(EXERCISE DESCRIPTION): Extract the passage of the One Inch Punch article starting at "- Origin: Los" and ending at "She Wants Revenge.", copying it word for word.

(TEXT EXCERPT):
____

- Origin: Los Angeles, California, U.S.
- Genres: Alternative rock
- Years active: 1995–1997
- Labels: Hut Records EMI UK
- Past members: Justin Warfield Gianni Garofalo

= One Inch Punch =

American alternative rock duo

One Inch Punch ( One-Inch-Punch) was an American alternative rock duo from Los Angeles, California, United States, consisting of former Justin Warfield Supernaut members Justin Warfield and Gianni Garofalo, with Warfield now being part of the post-punk revival music duo She Wants Revenge.

==Biography==
The band, often erroneously assumed to be named after the one inch punch technique made famous by Bruce Lee, was actually named after an office supply frontsman Justin Warfield saw while looking for inspiration at the office supply store Staples. The band was officially formed in 1995 and found some success in the UK. Its only album, Tao of the One Inch Punch, was released in September 1996 on Hut Records.

The group's song "Pretty Piece of Flesh" was featured on the Romeo + Juliet soundtrack, and the track "Gemini" was featured on The Edukators soundtrack.

____

(GIVEN RECORDS):
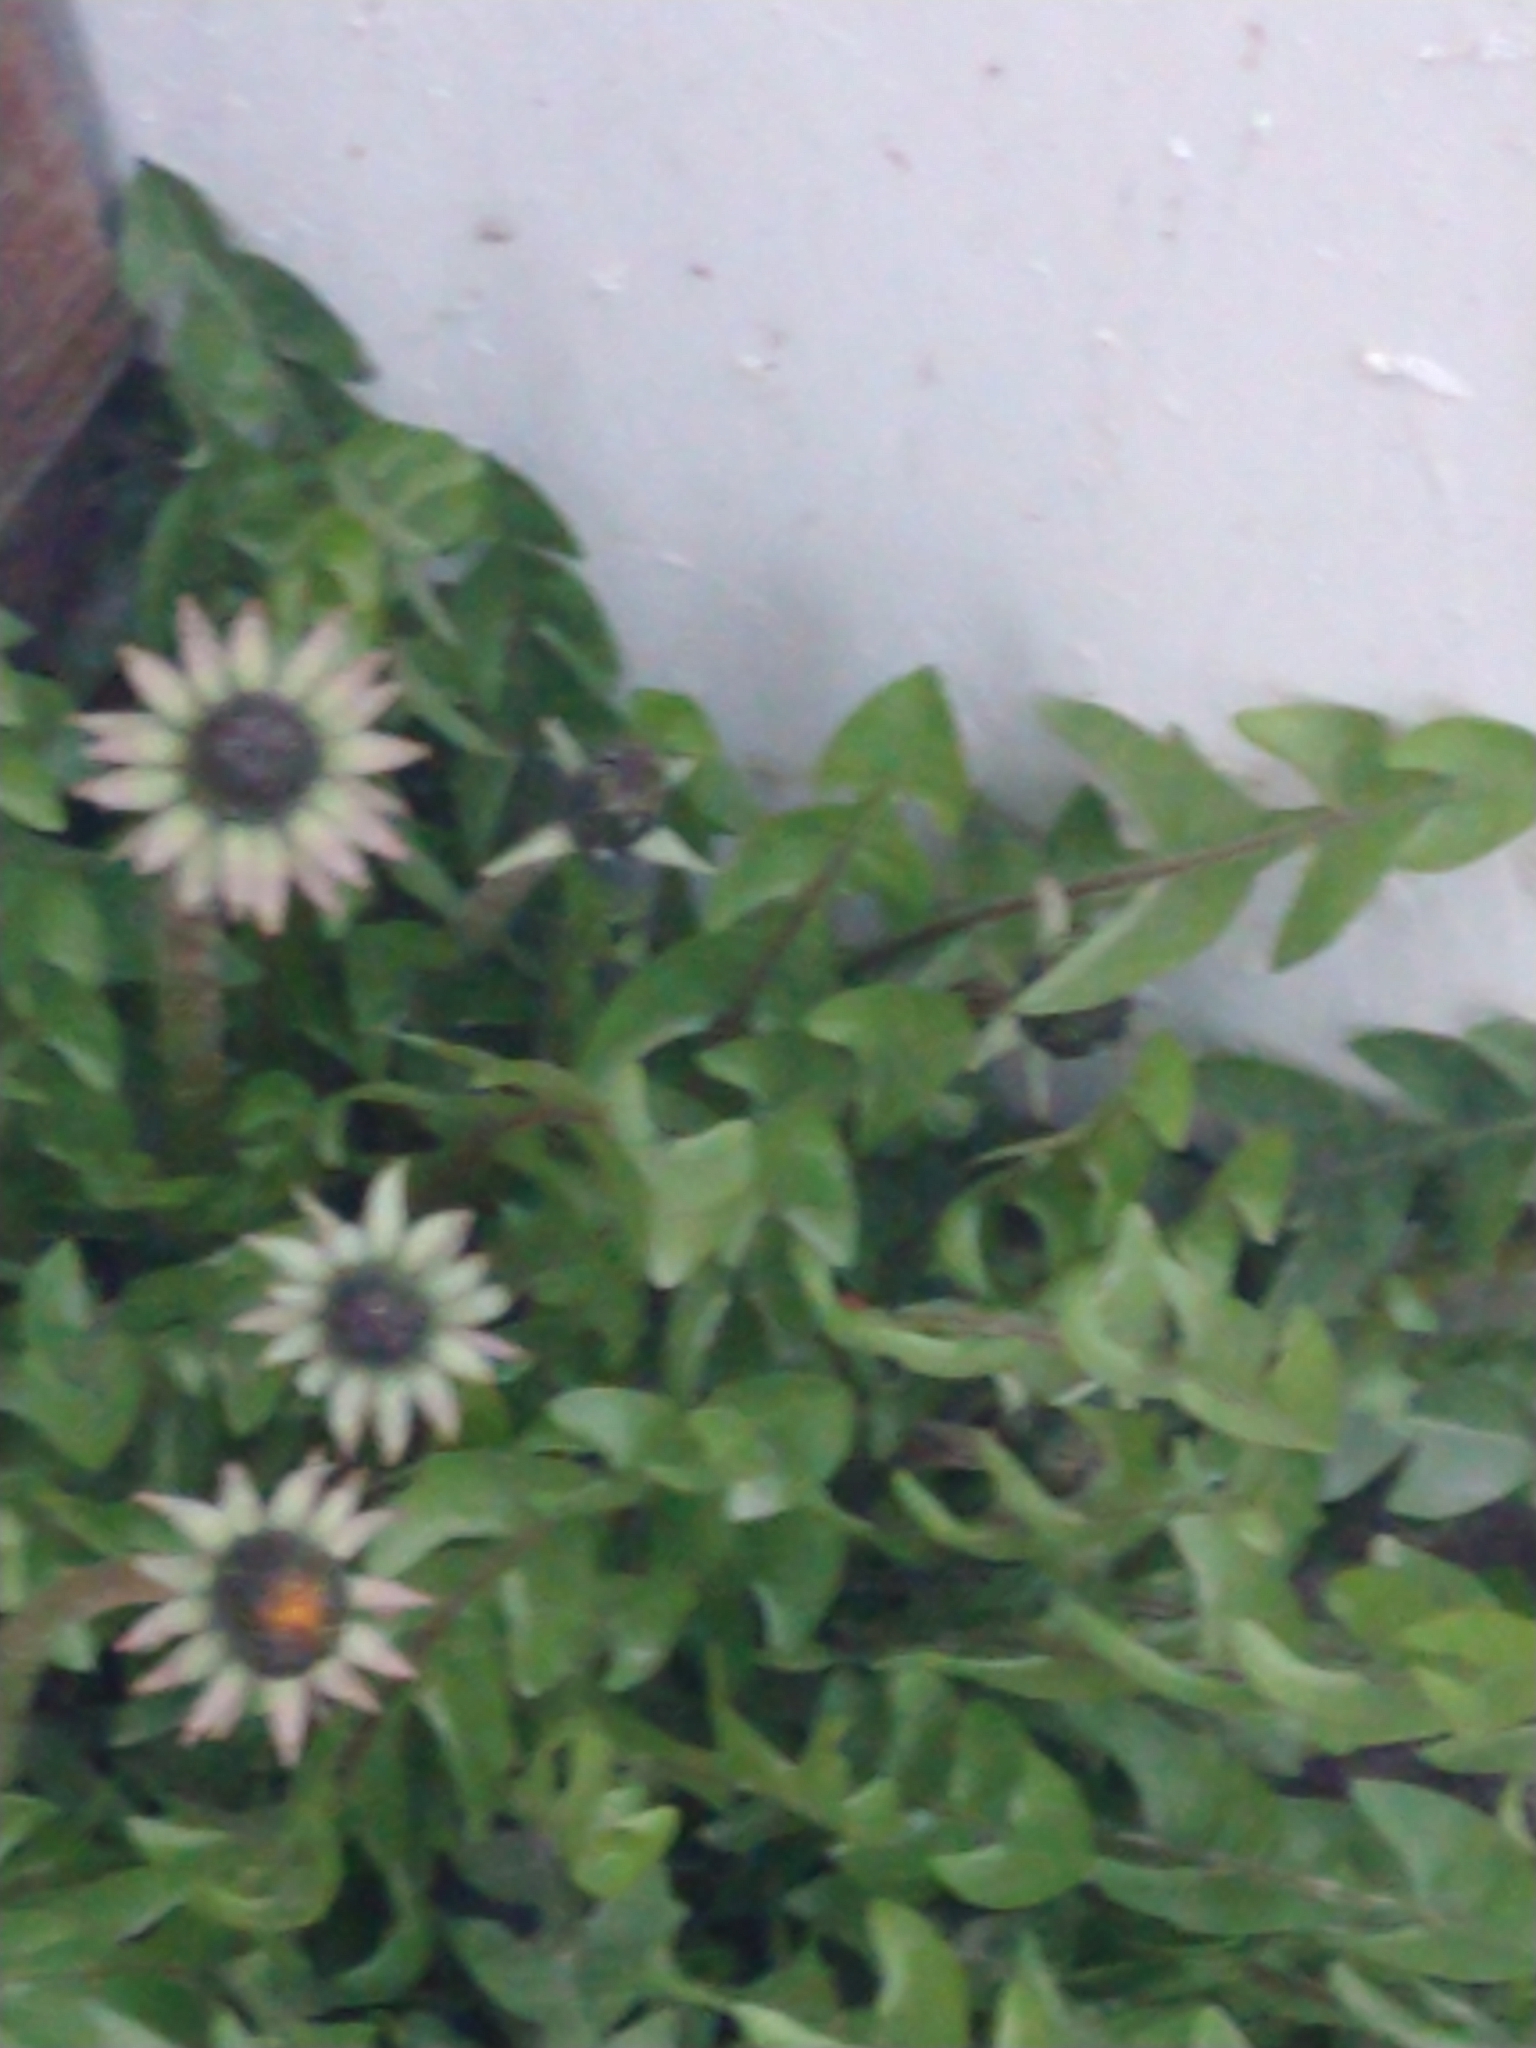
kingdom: Plantae
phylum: Tracheophyta
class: Magnoliopsida
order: Asterales
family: Asteraceae
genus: Taraxacum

____

(RESULT):
- Origin: Los Angeles, California, U.S.
- Genres: Alternative rock
- Years active: 1995–1997
- Labels: Hut Records EMI UK
- Past members: Justin Warfield Gianni Garofalo

= One Inch Punch =

American alternative rock duo

One Inch Punch ( One-Inch-Punch) was an American alternative rock duo from Los Angeles, California, United States, consisting of former Justin Warfield Supernaut members Justin Warfield and Gianni Garofalo, with Warfield now being part of the post-punk revival music duo She Wants Revenge.